Impact of Black Lives Matter

Following the vicious attack on demonstrators by federal troops and police in Washington, D.C., on June 1 in front of the White House, paving the way for Trump to have a photo op with a bible in his hand, it was reported that voter registration increased dramatically during the BLM-led protests.

In the first half of June, more than 1 million registered to vote, compared to 1.5 million during the whole month of June 2016. Before June 1, there had been a decline in voter registration due to the coronavirus pandemic.

According to Pew Research Center, an estimated 76% of registered Biden supporters surveyed over the summer said that racial inequality would be a determining factor on who they voted for, compared to 68% surveyed around the question of climate change as a determining factor. (Nov. 6)

Some grassroots nonprofit groups that organized voter registration projects include Rock the Vote; Color of Change; New Georgia Project, initiated by former state gubernatorial candidate Stacey Abrams; and More Than a Vote, organized by Black National Basketball players like LeBron James to register athletes.  Football stadiums and basketball arenas were transformed into voting areas, following a three-day strike by NBA playoff teams following the police shooting of Jacob Blake in Kenosha, Wis.

The threat of voter suppression was also on the minds of these voting rights projects and rightfully so.

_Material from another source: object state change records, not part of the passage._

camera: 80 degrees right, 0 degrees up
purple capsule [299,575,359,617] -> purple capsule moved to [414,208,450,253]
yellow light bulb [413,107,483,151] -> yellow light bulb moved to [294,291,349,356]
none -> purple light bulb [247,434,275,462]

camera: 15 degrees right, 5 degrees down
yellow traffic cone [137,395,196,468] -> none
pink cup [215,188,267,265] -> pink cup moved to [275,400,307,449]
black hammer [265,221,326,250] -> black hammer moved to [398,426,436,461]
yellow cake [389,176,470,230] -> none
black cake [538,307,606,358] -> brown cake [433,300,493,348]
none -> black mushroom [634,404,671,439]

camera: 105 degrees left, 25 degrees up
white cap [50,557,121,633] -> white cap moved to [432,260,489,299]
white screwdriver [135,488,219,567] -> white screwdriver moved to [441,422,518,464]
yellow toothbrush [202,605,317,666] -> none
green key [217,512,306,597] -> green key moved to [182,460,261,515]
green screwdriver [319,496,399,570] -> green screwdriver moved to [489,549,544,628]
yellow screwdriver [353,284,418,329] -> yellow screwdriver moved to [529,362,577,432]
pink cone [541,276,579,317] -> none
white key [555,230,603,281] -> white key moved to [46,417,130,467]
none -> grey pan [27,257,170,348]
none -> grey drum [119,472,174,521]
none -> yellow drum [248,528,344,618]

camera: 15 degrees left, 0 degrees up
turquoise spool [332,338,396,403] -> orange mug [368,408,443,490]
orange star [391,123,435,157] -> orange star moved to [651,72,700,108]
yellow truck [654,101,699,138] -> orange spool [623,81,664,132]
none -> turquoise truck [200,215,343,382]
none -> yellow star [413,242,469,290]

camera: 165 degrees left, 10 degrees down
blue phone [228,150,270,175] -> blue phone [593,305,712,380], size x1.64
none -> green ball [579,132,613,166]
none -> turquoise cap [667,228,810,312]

Trump cried voter “fraud” in mainly cities like Philadelphia, Milwaukee and Detroit with large Black and brown populations who  voted early by mail to help defeat Trump. Some of his supporters went to voting centers to try to intimidate and physically stop poll workers from counting votes.

With the changing of the guard in the White House, there is the immediate question of how will Trump’s neofascist base react to the defeat, especially with his not conceding defeat? How will the workers, organized and unorganized, along with revolutionaries and socialists respond to any right-wing attacks? These questions and many more will be answered in due time.

The electoral defeat of Trump has invigorated the more than 74 million people who voted for Biden and Harris, but it can’t be discounted that 70 million people voted for Trump. What also can’t be discounted is that an election cannot vote away police terror, mass incarceration, unemployment, evictions, hunger, lack of health care and the general mass suffering of the people. Only an independent, revolutionary struggle for socialism can bring about real equality and insure all human needs are met.